Obviously, in practice, we may use multiple band fusion, and it is not enough to only support binding two bands. Just observing the code, we can find that Geotrellis provides a more general band merging method:
[code in ArrayMultibandTile.scala]
def combineDouble(subset: Seq[Int])(f: Seq[Double] => Double): Tile = { subset.foreach({ b => require(0 <= b && b < bandCount, "All elements of subset must be present") }) val subsetSize = subset.size val subsetArray = subset.toArray val result = ArrayTile.empty(cellType, cols, rows) val values: Array[Double] = Array.ofDim(subsetSize) // Traverse the specified band cfor(0)(_ < rows, _ + 1) { row => cfor(0)(_ < cols, _ + 1) { col => cfor(0)(_ < subsetSize, _ + 1) { i => values(i) = _bands(subsetArray(i)).getDouble(col, row) } result.setDouble(col, row, f(values)) } } result }
However, when we actually use Geotrellis, we can find that we can use the following methods for band merging:
tile.combineDouble(0, 1, 2, 3) { (b0, b1, b2, b3) => /* Specific operation */ }
There can be more bands actually supported. Obviously, this way of calling is more elegant. However, we can't find the definitions of these methods in the actual code. They come from the characteristics of ArrayMutibandTile
3. Characteristics of arraymultibandtile and MultibandTile
The inheritance structure of ArrayMultibandTile is as follows:
Of which:
- Green is class inheritance
- Red is the feature realization
However, we can find that the corresponding code files cannot be found for the three characteristics, because these codes are generated through text templates before compilation and defined in the project/Boilerplate.scala file. We don't need to know how the template works, we just need to know what the final generated content of the template is, and then analyze it in a conventional way
3.1 characteristics of macrocombinablemultibandtile and MacroCombineFunctions
First, let's take a look at the characteristics of the generated MacroCombinableMultibandTile:
[the code will be generated in geotrellis/macros/MacroCombinableMultibandTile.scala]

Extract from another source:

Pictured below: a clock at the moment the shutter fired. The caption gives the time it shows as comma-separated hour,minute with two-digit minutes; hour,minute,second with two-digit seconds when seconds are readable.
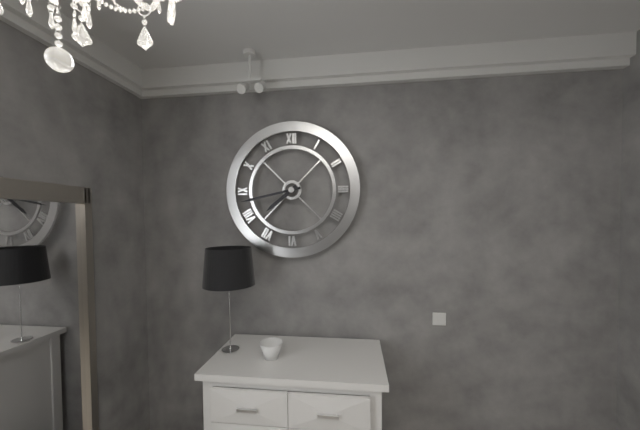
7,43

package geotrellis.macros trait MacroCombinableMultibandTile[T] { def combineIntTileCombiner(combiner: IntTileCombiner3): T def combineDoubleTileCombiner(combiner: DoubleTileCombiner3): T // ... and so on def combineIntTileCombiner(combiner: IntTileCombiner10): T def combineDoubleTileCombiner(combiner: DoubleTileCombiner10): T }
It can be seen that the MacroCombinableMultibandTile feature predefines 10 methods to receive TileCombiner types for Int and Double types respectively. It can also be seen that because it is a lot of repetitive work, it is a more convenient implementation method to generate code using templates
The [type]TileCombiner[arity] type in the code also comes from the template (taking Double type as an example, Int type is similar):
[the code will be generated in geotrellis/macros/DoubleTileCombiners.scala]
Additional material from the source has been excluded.